L’ammontare complessivo del particolato PM10 sommato al PM2,5 emesso da fonti agricole è sceso del 28,5% dal 1990 al 2021, mentre il riscaldamento domestico, principale fonte di particolato, è aumentato del 44% nel 2021 a causa soprattutto della diffusione del riscaldamento a pellet di legna. Anche le emissioni globali di ammoniaca sono calate del 24% dal 1990 con una riduzione costante e lineare di circa 4.000 t/anno nel periodo considerato (1990-2021). Le emissioni di particolato quindi, non sono colpa dell’agricoltura e men che meno della zootecnia.

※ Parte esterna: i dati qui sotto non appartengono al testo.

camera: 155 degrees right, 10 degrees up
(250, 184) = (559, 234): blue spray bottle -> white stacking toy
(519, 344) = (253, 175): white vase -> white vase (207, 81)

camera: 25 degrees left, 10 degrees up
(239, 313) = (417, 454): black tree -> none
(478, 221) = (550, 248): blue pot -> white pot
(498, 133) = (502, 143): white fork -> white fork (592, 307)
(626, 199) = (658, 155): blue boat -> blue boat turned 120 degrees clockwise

Ne avevamo avuto evidenza già in tempi di lockdown nel 2020, a causa della pandemia da Covid. Le foto dal sito di Arpat Toscana mostrano la Pianura Padana prima e durante il lockdown, quando erano attive solo le produzioni zootecniche, mentre quasi tutte le industrie e i trasporti erano fermi. Le immagini mostrano con chiarezza le vere origini delle emissioni di particolato e micro-polveri, in quanto il crollo del traffico, dovuto alle restrizioni della mobilità e alla chiusura delle attività, ha fatto scendere le emissioni del 9,8% rispetto al 2019, mentre non si sono mai fermati il settore agricolo e zootecnico, con gli allevamenti a pieno regime per continuare a garantire rifornimenti di cibo sugli scaffali dei supermercati in quel periodo così critico.

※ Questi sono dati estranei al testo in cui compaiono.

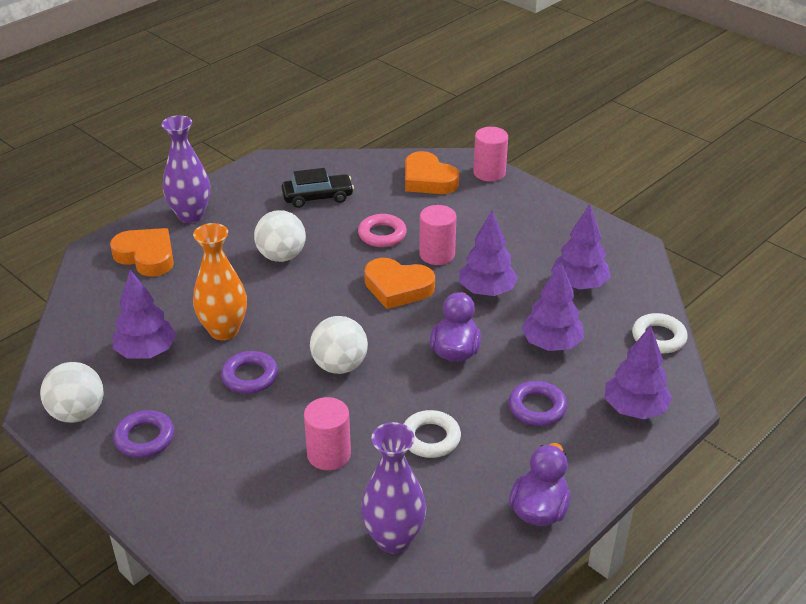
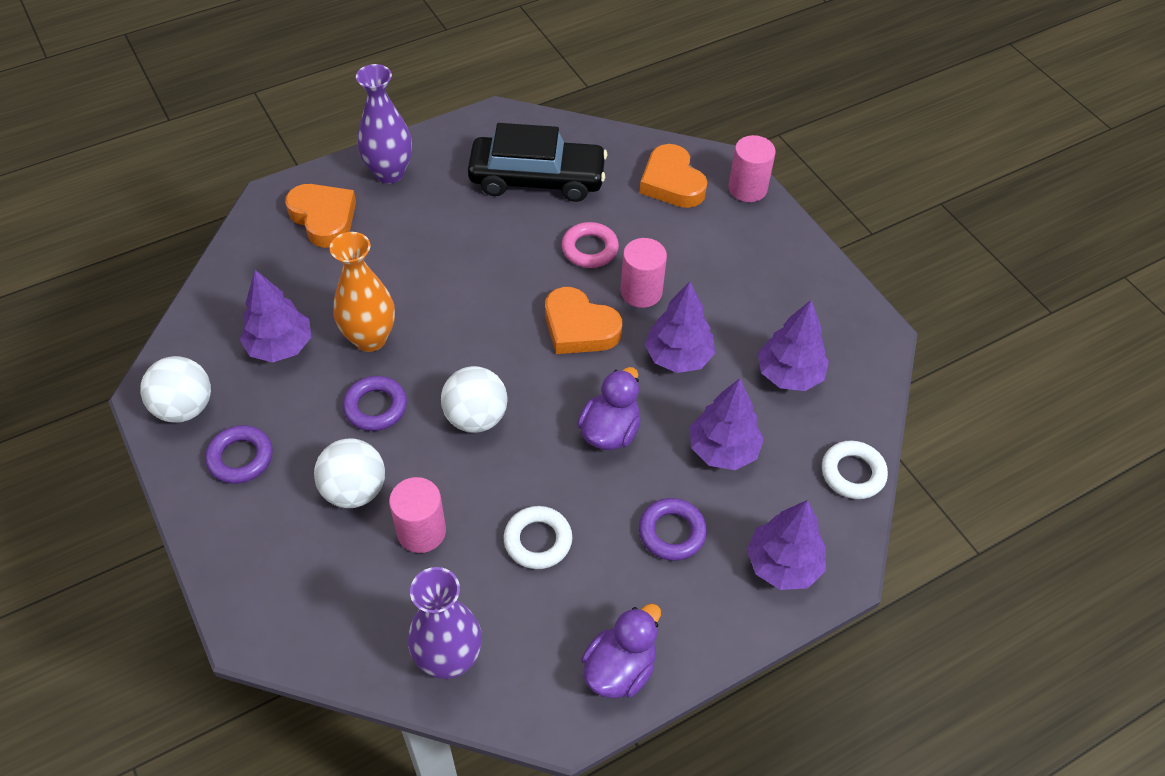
camera: 15 degrees right, 15 degrees up
(281, 256) = (467, 253): white ball -> white ball (354, 490)
(317, 197) = (537, 179): black car -> black car, size x1.64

Questi dati e il netto miglioramento della qualità dell’aria con il calo significativo del biossido d’azoto durante il lockdown sono un’ulteriore dimostrazione di come gli allevamenti non abbiano contribuito agli aumenti osservati di PM10 nei mesi coincidenti con la prima diffusione del Covid e come invece il particolato atmosferico arrivi dai gas di scarico degli autoveicoli, degli impianti industriali e delle emissioni portuali. Sono questi i settori che incidono più di altri sulle emissioni climalteranti ed inquinanti, ed è su questi che bisogna intervenire al fine della riduzione dei gas serra in atmosfera.

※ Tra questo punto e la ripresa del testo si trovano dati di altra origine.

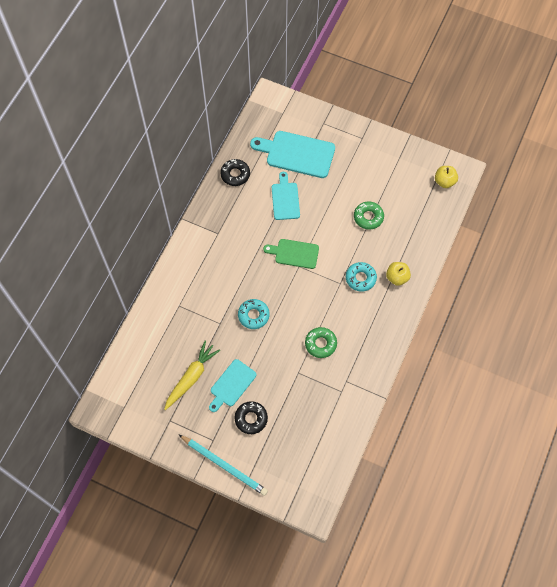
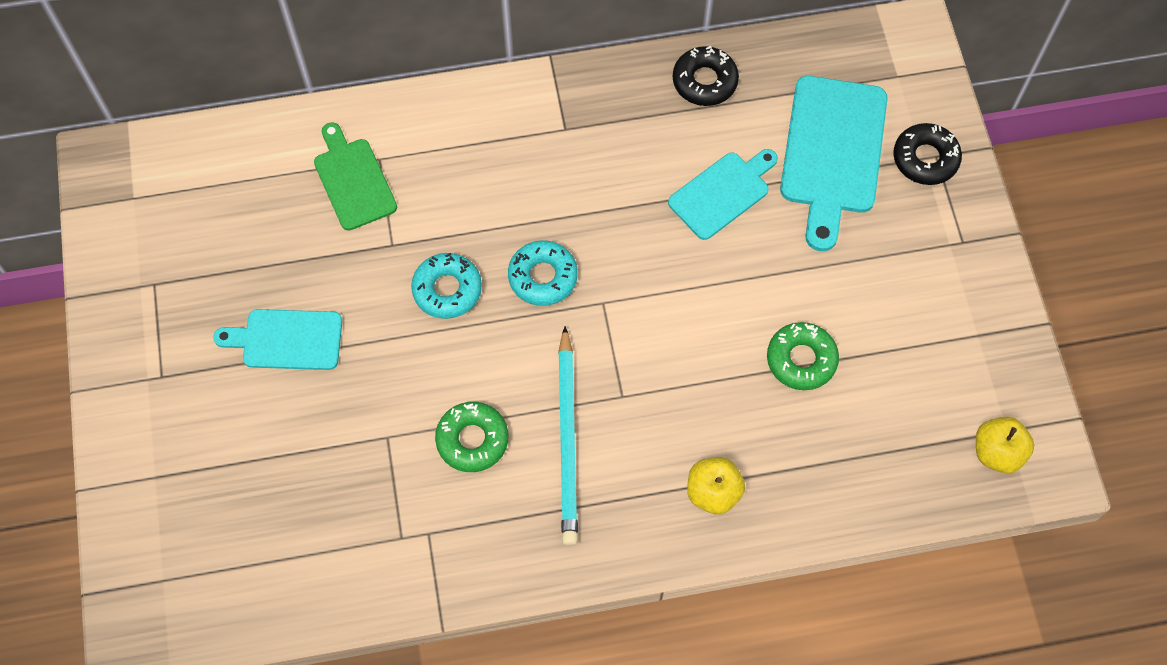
camera: 55 degrees right, 0 degrees up
(191, 377) = (257, 266): yellow carrot -> none
(224, 465) = (125, 425): turquoise pencil -> turquoise pencil (568, 440)
(251, 419) = (243, 413): black donut -> black donut (925, 159)
(294, 253) = (623, 278): green cutting board -> green cutting board (353, 180)
(297, 154) = (832, 153): turquoise cutting board -> turquoise cutting board turned 150 degrees counterclockwise
(360, 278) = (660, 426): turquoise donut -> turquoise donut (543, 277)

Non va dimenticato invece che l’agricoltura e la zootecnia contribuiscono primariamente alla produzione di ossigeno e alla cattura e stoccaggio di carbonio (unici settori produttivi a farlo), e forniscono servizi ecosistemici di abbattimento delle polveri sottili e della rimozione degli inquinanti emessi dagli altri settori. Per questo, quando si parla di zootecnia, non si deve parlare di sole emissioni climalteranti, ma di bilancio fra queste e sequestro di carbonio da parte degli agroecosistemi. Essendo le emissioni compensate dai riassorbimenti, il settore agricolo pesa sull’inquinamento europeo solo il 4,6% del totale, e il bilancio può diventare addirittura negativo, come spiegano (si direbbe inutilmente) da anni il Professor Giuseppe Pulina e il suo team di ricercatori presso l’Università di Sassari: “Agricoltura e zootecnia non sono i settori che creano disequilibrio, ma aiutano gli altri settori produttivi a ridurre le emissioni di gas a effetto serra.”